Malgré tous ses efforts, le Tapuyo ne put arriver à détacher les jambes de la branche à laquelle elles s’étaient cramponnées. Pour défaire le nœud gordien formé par la queue enroulée autour de l’arbre, Munday dut la couper avec son fameux couteau ; alors il tourna autour de son poignet ce qui restait de l’appendice, puis, tirant de toute sa force, il attira ainsi à lui l’animal en le frappant si vivement contre l’arbre, qu’il l’amena enfin, à bout de résistance et aussi sans vie.

Le vieil Indien et le jeune Richard se jetèrent ensuite à l’eau et se remirent à nager vers le bois mort ; puis ils appelèrent leurs compagnons, en les engageant à les imiter.

La souche était désormais débarrassée.
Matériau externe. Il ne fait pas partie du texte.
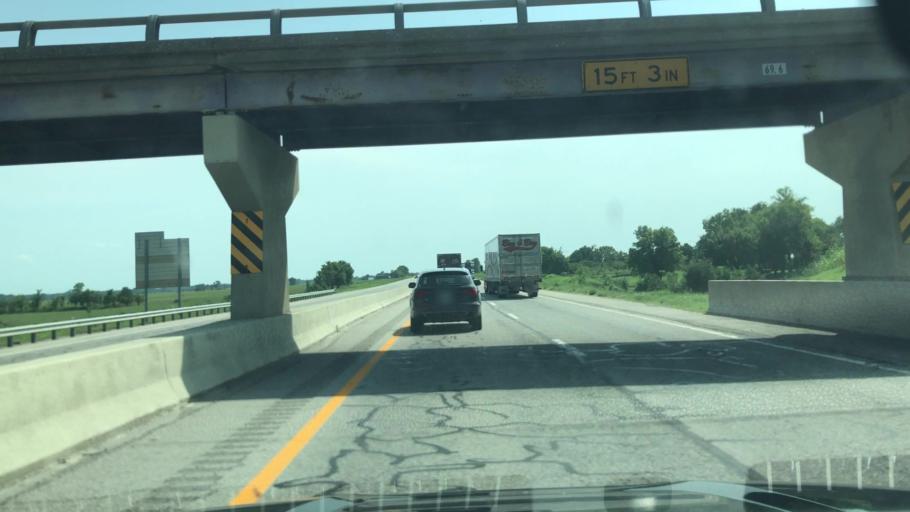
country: US
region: Oklahoma
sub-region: Ottawa County
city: Miami
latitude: 36.8302
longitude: -94.8667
Dès que nos aventuriers en eurent pris possession, ils ne songèrent plus qu’à s’y établir commodément pour dormir ; reposer sur une place horizontale leur semblait un luxe si grand, après avoir si longtemps perché, qu’il leur tardait d’en jouir. Le bois présentait assez de largeur pour qu’ils pussent s’y étendre tous.

Un seul, le vieil Indien, n’imita pas leur empressement, engagé qu’il était dans une opération qui réclamait toute son énergie : dans le tronc du monguba, à une place où l’écorce était sèche, il avait découvert une petite cavité de forme circulaire, près de laquelle il avait placé quelques feuilles mortes et quelques rameaux secs, tombés d’un arbre qui étendait ses branches près de là. Il était agenouillé sur cette cavité, sa poitrine se trouvant directement au-dessus.
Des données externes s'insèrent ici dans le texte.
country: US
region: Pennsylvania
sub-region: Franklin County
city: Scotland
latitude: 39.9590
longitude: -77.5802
Il tenait entre les paumes de ses mains un bâton droit et uni, taillé dans un bois dur, qu’il balançait horizontalement, de manière à produire un mouvement rotatoire très rapide, en changeant de direction par intervalles.
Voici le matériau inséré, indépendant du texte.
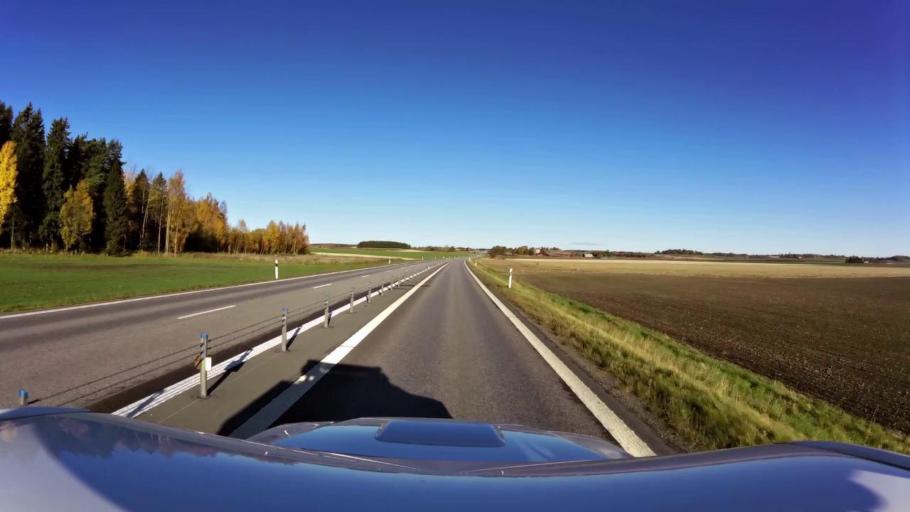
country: SE
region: OEstergoetland
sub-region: Linkopings Kommun
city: Berg
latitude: 58.4591
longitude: 15.4988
Au bout de dix minutes une fumée commença à s’élever de la cavité dans laquelle le bout du bâton tournait, et presque aussitôt elle fut suivie d’étincelles qui s’envolèrent avec la poussière produite par les frottements.

Les étincelles devenant de plus en plus pressées finirent par produire une faible flamme ; alors l’opérateur, abandonnant son bâton, s’empressa de couvrir le trou avec les feuilles sèches et les brindilles, et, soufflant dessus doucement, fut bientôt réjoui par la vue d’un feu fort vif ; aussitôt le Tapuyo, impatient cuisinier, sans prendre la peine de dresser son gibier, l’étendit sur le feu où il fut libre de griller dans sa peau.

Il s’agissait ensuite de prendre des mesures pour empêcher la flamme de s’étendre. Le bois mort, autour de la place où il avait établi son fourneau, était aussi sec que de l’amadou. Ôtant la chemise de coton qui ne l’avait pas abandonné malgré tant de vicissitudes, il la trempa dans l’eau à plusieurs reprises. Quand elle eut été bien imbibée, il la roula et forma avec le linge mouillé un cercle autour du feu. S’étant ainsi préservé contre les dangers de l’incendie, il s’assit sur ses jarrets et surveilla son rôti, qu’il ne retira qu’après s’être assuré qu’il était cuit à point.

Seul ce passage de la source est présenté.